Матери моей было хуже. Болезнь ее усиливалась и становилась опасною. Она была совершенно уверена, что уже не встанет и, боясь оставить нас в городе, который был занят неприятелем, решилась отправить к бабушке – матери отца моего, жившей не на большой дороге. Мать рассчитывала, что там мы будем в безопасности, и, призвавши меня, как старшую в семье, приказала собираться в дорогу, но нелегко ей было оторвать меня от себя. Я ни за что в свете не решалась покинуть ее одну в такую минуту, и она наконец должна была согласиться оставить нас при себе. К счастию, ей вскоре стало лучше, только она очень медленно поправлялась, а войска все тянулись. Одни сменялись другими. За донскими казаками, которые составляли авангард, шли пруссаки, потом австрийцы, баварцы, саксонцы и снова русские, но им мы были рады. Они были очень тихи и невзыскательны и удивляли нас своею кротостью и вежливостью. Только им не нравился наш белый хлеб, они просили все черного и жаловались, что вино не довольно крепко. Самые несносные и дерзкие были австрийцы. Их мы терпеть не могли.
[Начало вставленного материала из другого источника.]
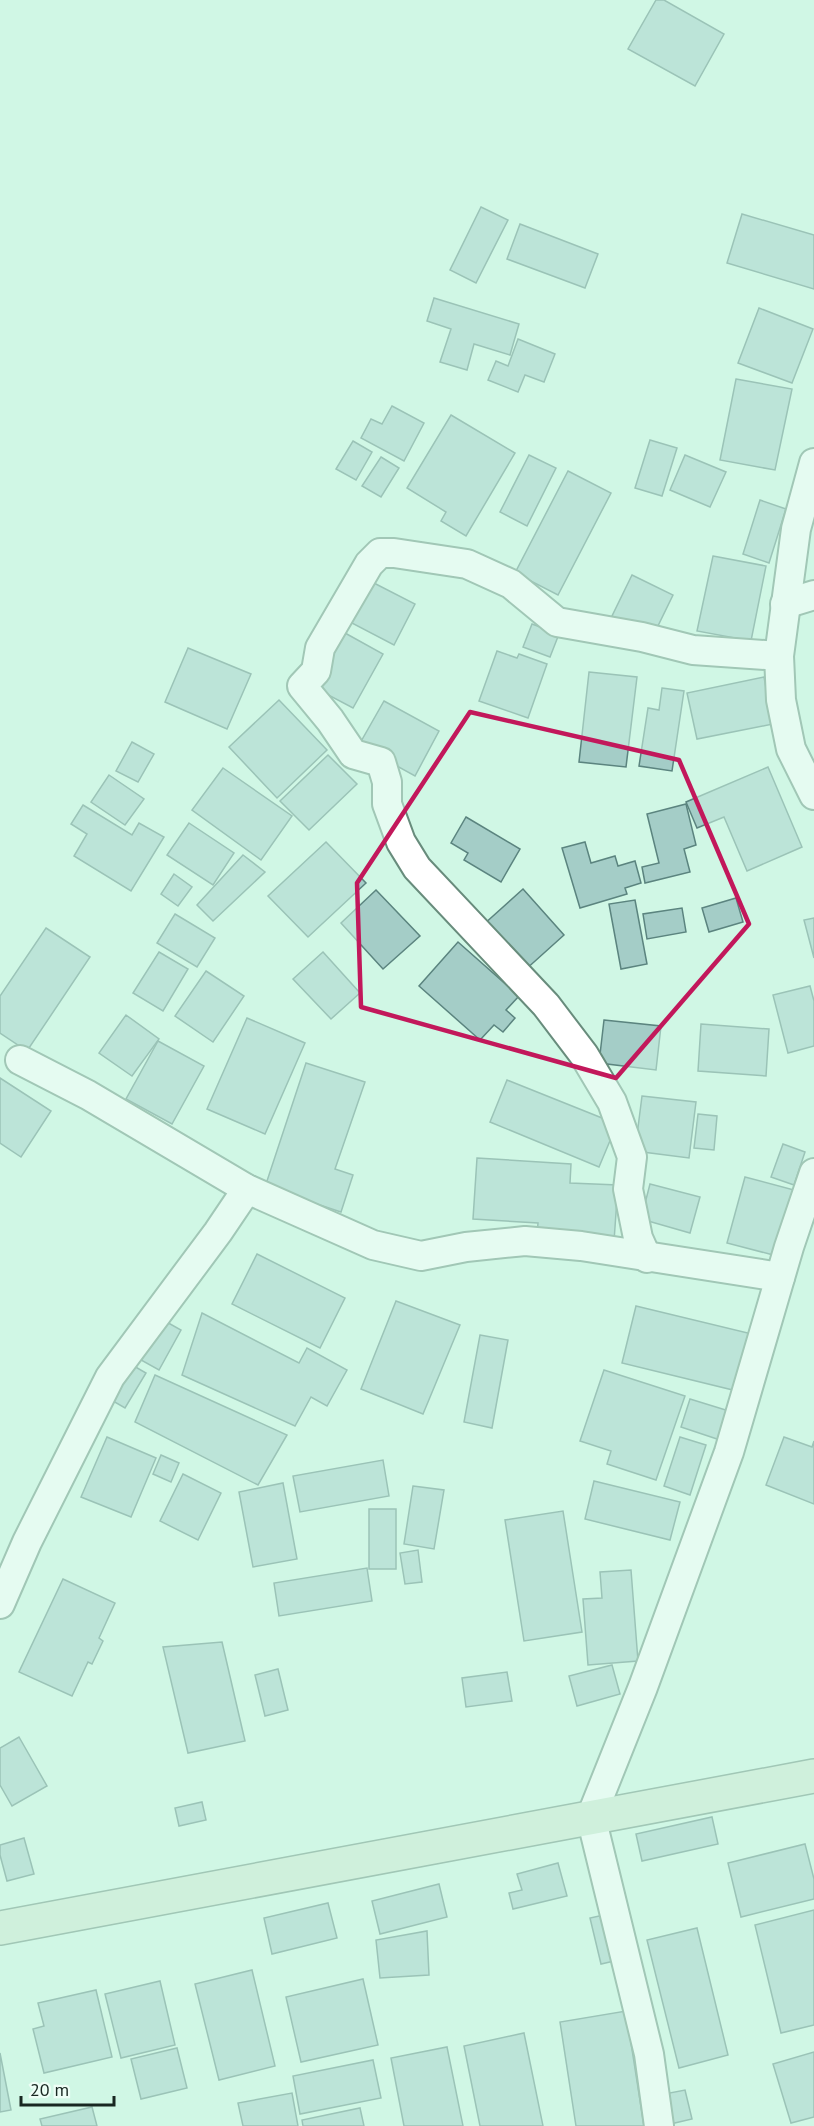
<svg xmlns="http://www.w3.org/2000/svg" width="814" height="2126" font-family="'PT Sans',sans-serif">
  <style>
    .building { fill: #a4cdc7; stroke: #5b847f; stroke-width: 1.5 }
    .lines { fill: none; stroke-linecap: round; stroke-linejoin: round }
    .street-casing { stroke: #688c7c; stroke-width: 32 }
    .secondary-casing { stroke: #688c7c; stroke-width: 36 }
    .street { stroke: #fff; stroke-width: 28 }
    .secondary { stroke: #cee6d1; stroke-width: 33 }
    .marked { fill: none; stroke: #c2185b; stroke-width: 4.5; stroke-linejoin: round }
  </style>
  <rect width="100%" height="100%" fill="#d0f7e5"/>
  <g class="building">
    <polygon points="656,0 664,0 724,34 695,86 628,49"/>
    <polygon points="481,207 508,220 476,283 450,270"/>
    <polygon points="742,214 814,235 814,289 727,263"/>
    <polygon points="520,224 598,254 585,288 507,259"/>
    <polygon points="434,298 519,324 510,355 474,344 467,370 440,362 451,329 427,321"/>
    <polygon points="759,308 813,329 792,383 738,363"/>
    <polygon points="518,339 555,354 544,382 525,375 518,392 488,380 496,361 508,366"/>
    <polygon points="736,379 792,389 775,470 720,460"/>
    <polygon points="392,406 424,423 404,461 361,438 371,419 382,424"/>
    <polygon points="451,415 515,453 466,536 441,521 446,512 407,488"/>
    <polygon points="650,440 677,448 662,496 635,488"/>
    <polygon points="353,441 372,452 356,480 336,469"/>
    <polygon points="529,455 556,468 527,526 500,512"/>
    <polygon points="685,455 726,472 710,507 670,490"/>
    <polygon points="381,457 399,468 381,497 362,486"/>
    <polygon points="568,471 611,493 558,595 515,573"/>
    <polygon points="760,500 786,509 769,563 743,554"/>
    <polygon points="713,556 766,566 751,641 697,631"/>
    <polygon points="632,575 673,595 653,636 612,616"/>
    <polygon points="370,581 415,604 394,645 348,621"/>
    <polygon points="532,624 559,634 550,657 523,647"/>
    <polygon points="345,633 383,654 353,708 315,688"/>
    <polygon points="188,648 251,674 227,729 165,702"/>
    <polygon points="497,651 517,658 519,654 547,664 528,718 479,701"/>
    <polygon points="589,672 637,677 626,767 579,762"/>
    <polygon points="764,677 773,724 697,739 687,693"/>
    <polygon points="662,688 684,691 672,771 639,766 648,708 659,710"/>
    <polygon points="279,700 327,750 277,798 229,747"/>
    <polygon points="384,701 439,731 415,776 359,745"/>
    <polygon points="132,742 154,754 138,782 116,771"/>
    <polygon points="328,755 357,784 309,830 280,801"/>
    <polygon points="768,767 802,847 747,871 724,817 697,828 686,802"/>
    <polygon points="223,768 292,816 261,860 192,810"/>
    <polygon points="109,775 144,799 125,825 91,802"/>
    <polygon points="686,804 696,845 684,849 690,872 645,883 642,867 659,863 647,814"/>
    <polygon points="83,805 132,835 139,823 164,837 131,891 74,856 87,834 71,824"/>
    <polygon points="466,817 520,849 501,882 464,860 468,853 451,843"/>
    <polygon points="189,823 234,853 213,885 167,855"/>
    <polygon points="326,842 366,883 308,937 268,896"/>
    <polygon points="585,842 591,863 615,856 618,866 635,861 641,883 625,888 627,894 580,908 562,848"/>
    <polygon points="243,855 265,872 213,921 197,905"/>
    <polygon points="174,874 192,887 178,906 161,894"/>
    <polygon points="523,889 564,935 524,971 483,925"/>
    <polygon points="376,890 420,936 383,969 341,923"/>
    <polygon points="736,898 743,922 709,932 702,908"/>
    <polygon points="635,900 647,964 621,969 609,904"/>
    <polygon points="682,908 686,932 647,939 643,914"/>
    <polygon points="175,914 215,938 197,967 157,943"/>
    <polygon points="814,918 814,958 804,920"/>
    <polygon points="46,928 90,957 27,1051 0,1033 0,996"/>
    <polygon points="458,942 519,996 506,1010 515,1018 503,1032 494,1025 480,1040 419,986"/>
    <polygon points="159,952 188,969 163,1011 133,993"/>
    <polygon points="323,952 360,993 331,1019 293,979"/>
    <polygon points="206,971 244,996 213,1042 175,1016"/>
    <polygon points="810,986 814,1001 814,1046 788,1053 773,995"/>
    <polygon points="126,1015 159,1039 132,1076 99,1053"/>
    <polygon points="247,1018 305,1043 265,1134 207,1109"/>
    <polygon points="604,1020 661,1026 656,1070 599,1063"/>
    <polygon points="701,1024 769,1029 766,1076 698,1071"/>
    <polygon points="158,1041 204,1066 172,1124 126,1099"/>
    <polygon points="306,1063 365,1082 335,1169 353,1175 341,1212 265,1187"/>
    <polygon points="0,1078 51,1111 21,1157 0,1143"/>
    <polygon points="507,1080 617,1124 599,1167 490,1122"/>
    <polygon points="642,1096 696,1102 689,1158 635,1151"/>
    <polygon points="698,1114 717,1116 714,1150 694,1148"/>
    <polygon points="783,1144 805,1152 794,1185 771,1177"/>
    <polygon points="477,1158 571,1164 570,1183 618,1185 614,1241 537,1236 538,1223 473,1219"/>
    <polygon points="745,1177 794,1190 777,1256 727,1243"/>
    <polygon points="650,1184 700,1197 690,1233 641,1219"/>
    <polygon points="257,1254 345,1298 320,1348 232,1304"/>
    <polygon points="396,1301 460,1325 423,1414 361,1389"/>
    <polygon points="636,1306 752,1334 737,1391 622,1363"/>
    <polygon points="202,1313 299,1363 307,1348 347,1370 327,1406 311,1397 295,1426 182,1375"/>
    <polygon points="163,1320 181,1330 159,1370 141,1360"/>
    <polygon points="480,1335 508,1340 492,1428 464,1422"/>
    <polygon points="127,1362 146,1373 125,1408 106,1397"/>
    <polygon points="604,1370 685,1396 656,1480 607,1464 611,1451 580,1441"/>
    <polygon points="155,1375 287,1435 258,1485 135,1422"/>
    <polygon points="690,1399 729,1411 720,1440 681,1427"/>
    <polygon points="107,1437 156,1458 131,1517 81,1497"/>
    <polygon points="680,1437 706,1445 690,1495 664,1486"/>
    <polygon points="784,1437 812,1447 814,1441 814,1504 766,1485"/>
    <polygon points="161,1455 179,1463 171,1482 153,1474"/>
    <polygon points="383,1460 389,1496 300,1512 293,1476"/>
    <polygon points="183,1474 221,1493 198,1540 160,1521"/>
    <polygon points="594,1481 680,1502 670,1540 585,1519"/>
    <polygon points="283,1483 297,1559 253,1567 239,1492"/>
    <polygon points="413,1486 444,1490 434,1549 404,1544"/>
    <rect x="369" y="1509" width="27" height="60"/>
    <polygon points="563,1511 582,1632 524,1641 505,1520"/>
    <polygon points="418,1550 422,1582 405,1584 400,1553"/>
    <polygon points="367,1568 372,1601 279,1616 274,1583"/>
    <polygon points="631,1570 638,1661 588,1665 583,1599 602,1598 600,1572"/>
    <polygon points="63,1579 115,1603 99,1638 103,1641 92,1664 88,1662 72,1696 19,1672"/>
    <polygon points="222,1642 245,1741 188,1753 163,1647"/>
    <polygon points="612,1665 620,1694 577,1706 569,1676"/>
    <polygon points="278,1669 288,1710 265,1716 255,1675"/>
    <polygon points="507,1672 512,1701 466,1707 462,1678"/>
    <polygon points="19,1737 47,1786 12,1806 0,1785 0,1748"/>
    <polygon points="202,1802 206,1820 179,1826 175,1808"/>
    <polygon points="712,1817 718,1844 642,1861 636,1834"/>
    <polygon points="24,1838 34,1874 7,1881 0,1855 0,1845"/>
    <polygon points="805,1844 814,1879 814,1899 741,1917 728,1863"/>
    <polygon points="558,1863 567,1896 513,1909 509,1893 522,1890 517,1874"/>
    <polygon points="439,1884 447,1917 380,1934 372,1901"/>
    <polygon points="328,1903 337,1938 272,1954 264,1918"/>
    <polygon points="814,1910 814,2025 781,2033 755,1925"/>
    <polygon points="613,1913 623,1959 601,1964 590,1918"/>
    <polygon points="697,1928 728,2055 679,2068 647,1940"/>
    <polygon points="427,1931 429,1975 380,1978 376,1940"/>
    <polygon points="252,1970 275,2066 219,2080 195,1984"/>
    <polygon points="363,1979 378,2045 301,2062 286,1997"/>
    <polygon points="160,1981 175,2045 121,2058 105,1994"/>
    <polygon points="96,1990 112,2057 44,2073 33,2029 44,2026 38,2003"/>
    <polygon points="626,2011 644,2126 576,2126 560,2022"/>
    <polygon points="524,2033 543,2126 480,2126 464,2046"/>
    <polygon points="447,2047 463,2126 404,2126 391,2058"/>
    <polygon points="177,2048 187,2088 141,2099 131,2059"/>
    <polygon points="814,2052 814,2117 791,2123 773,2064"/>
    <polygon points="0,2053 11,2110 0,2112"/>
    <polygon points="373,2060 381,2098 300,2114 293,2076"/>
    <polygon points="685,2090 692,2119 666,2125 659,2095"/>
    <polygon points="292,2093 298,2126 243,2126 238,2103"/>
    <polygon points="92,2107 97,2126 42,2126 40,2119"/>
    <polygon points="360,2108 364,2126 303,2126 302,2120"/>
  </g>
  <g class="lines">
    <g class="street-casing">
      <g id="street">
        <polyline points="814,463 796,529 779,656 781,700 791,749 814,795"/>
        <polyline points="785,604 814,595"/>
        <polyline points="20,1060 88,1095 247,1189 373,1245 421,1256 466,1247 525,1241 581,1246 780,1277"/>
        <polyline points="647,1258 638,1238 628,1189 632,1157 612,1102 584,1055 546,1005 417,868 401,842 387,804 387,782 381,762 353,754 330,720 302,686 316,671 320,648 369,564 380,553 394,553 467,564 511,584 557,622 642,637 693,650 779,656"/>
        <polyline points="0,1604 27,1542 110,1377 218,1232 247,1189"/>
        <polyline points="659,2126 649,2054 591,1817 643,1687 729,1452 789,1247 814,1173"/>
      </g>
    </g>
    <g class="secondary-casing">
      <polyline id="secondary" points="0,1928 814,1776"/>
    </g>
    <use href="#street" class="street"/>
    <use href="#secondary" class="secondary"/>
  </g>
  <path d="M0 0H814V2126H0ZM470 712 679 760 749 924 616 1078 361 1007 357 883Z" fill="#d0f7e5" fill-opacity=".55" fill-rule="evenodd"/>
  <path class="marked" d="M470 712 679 760 749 924 616 1078 361 1007 357 883Z"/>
  <path d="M21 2096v9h93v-9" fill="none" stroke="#182721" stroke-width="3"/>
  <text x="30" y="2096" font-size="18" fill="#182721" stroke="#eefef6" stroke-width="4.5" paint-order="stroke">20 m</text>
</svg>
Ужасно, что стоило содержать и прокормить эти войска! Места, где они проходили, были совершенно разорены. Мать моя еще больше других почувствовала всю тяжесть расходов. Средства ее истощились, она должна была истратить небольшой капитал, который ей удалось скопить, и этого даже недостало.
Вдобавок ко всему этому горю мать лишилась пенсии, когда Священный союз заставил Наполеона удалиться на остров Эльбу[18]18
Военные неудачи Наполеона заставили его 11 апреля 1814 г. подписать отречение, после чего он был удален на остров Эльбу (в Средиземном море). Здесь он находился до 26 февраля 1815 г. В этот день Наполеон бежал с острова, высадился во Франции, собрал около себя войска и 20 марта вступил в Париж. В течение трех месяцев («Сто дней») он снова был императором, пока битва под Ватерлоо не решила окончательно его судьбу. Священный союз – союз трех государей: русского, прусского и австрийского, образовавшийся после свержения Наполеона и ставивший своей целью охранять дореволюционный порядок в Европе.
[Закрыть]. Тогда и братья мои лишились права вступить в Сен-Сирское училище. Но в это время мать еще надеялась найти поддержку в Бурбонах, которые возвращались. Вместе с другими роялистами она много ожидала от нового короля, хотя, в сущности, она не принадлежала ни к какой партии, и хотя нужда заставляла ее склонить голову и перед Наполеоном, но в душе она оставалась верная своим убеждениям, была преданная роялистка и с ужасом смотрела на перевороты, сделанные революцией. Наполеона она ненавидела и называла кровопийцей Франции. (В Сен-Миеле у нее был довольно большой круг знакомых из аристократов, потерявших все в революцию. Весь этот круг радостно встрепенулся по возвращении Бурбонов.)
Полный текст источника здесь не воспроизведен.